The amino acid sequence of class V ADH shows ca. 60 % positional identity to those of the other ADHs, similar to that of the inter-class differences between any other ADH classes. For sequences analyzed in this study, the median and mean intra-class sequence identities among the class V ADH sequences are the lowest observed for any class; 70 and 75 % (Table 2), but the levels are in the vicinity of those of other classes, e.g. class II ADH: 74 and 77 %, respectively. While there is a variation among the species represented within each class, there is a slightly lower intra-class similarity between the class V ADH sequences than among the other classes.
This tendency could also be observed when calculating the evolutionary pressure, dN/dS [35], on the different ADH enzymes. class III had the strongest evolutionary pressure with a dN/dS ratio of 0.126, followed by class IV, class I, class II, and finally class V at 0.385, placing the class V ADH dN/dS ratio higher than that of many other proteins, but far below the level of some highly variably proteins with both specific and important functions.
Class III ADH is known to be the ancestral form of the zinc-containing ADHs [2] and shows a crucial function in glutathione dependent formaldehyde scavenging as well as in NO metabolism. The enzyme has been detected, so far, in all species harbouring glutathione from bacteria to primates [3], and as such, a high evolutionary pressure was expected.
The other well-characterized ADHs are involved in general alcohol dehydrogenase activities, where the class I ADH enzymes tend to have a general detoxifying function, aiding in the metabolism of many alcohols including ethanol and hydroxysteroids.
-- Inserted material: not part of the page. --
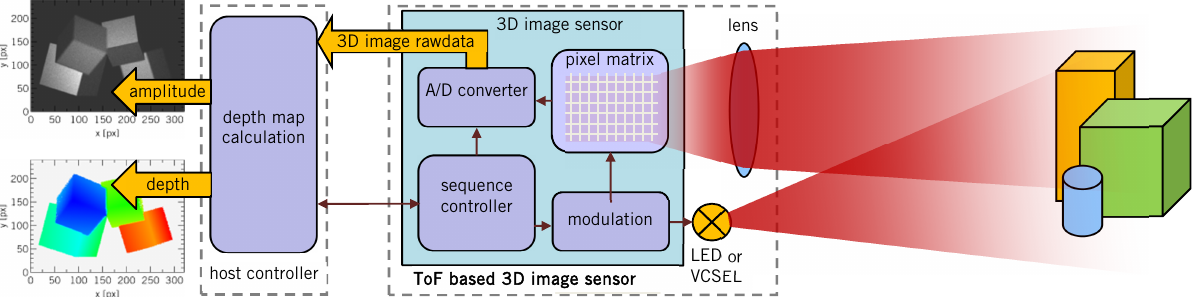
Figure 1. Measurement principle of a camera-based ToF sensor using the amplitude modulated continuous wave measurement technique (REAL3 TM 3D Image Sensor, adapted from (Druml et al.,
Class II ADH is believed to be involved in the metabolism of retinols and aromatic alcohols, e.g. hydroquinone. Worth noting is that some rodent species have a Pro at position 47, rendering their enzymatic activity near non-existent [36]. Finally, class IV is the main ADH involved in the retinoid metabolism, e.g. in cell differentiation [39], and in addition in the first-pass ethanol metabolism in humans [40].
Class V ADH can be expressed under certain conditions, as shown from Northern blot, in vitro translation and proteomics analyses [11, 12]. However, a stable and active protein has never been reported. Fused recombinant class V ADH has been expressed both as GFP-class V ADH and GST-class V ADH. In none of these cases any activity with known substrate for ADHs was traced [11], where other mammalian ADHs under similar conditions showed activity. For other protein families, pseudoenzymes have been ascribed as integral parts of the cell system, where they today play unknown roles [41].
Based on the functions of the enzymes, it can be concluded that the dN/dS ratios make sense, the enzymatic specificity having a correlation to the level of evolutionary pressure [35]. As e.g. class II ADH has a lower dN/dS ratio than class V ADH, even with some species having a common variant with near no activity, it implies that some (or all) species may lack activity in class V ADH as well. However, as the calculated value for class V ADH was still much lower than 1 (0.385), it indicates that there is an evolutionary pressure on the class V ADH sequence with a bias towards eliminating non-functional mutations, and class V ADH thereby has a supposed, but currently unknown, function in humans.
The phylogenetic tree shows that class V and class VI ADH are unique and separate classes that should not be mixed up, confirming earlier results [15].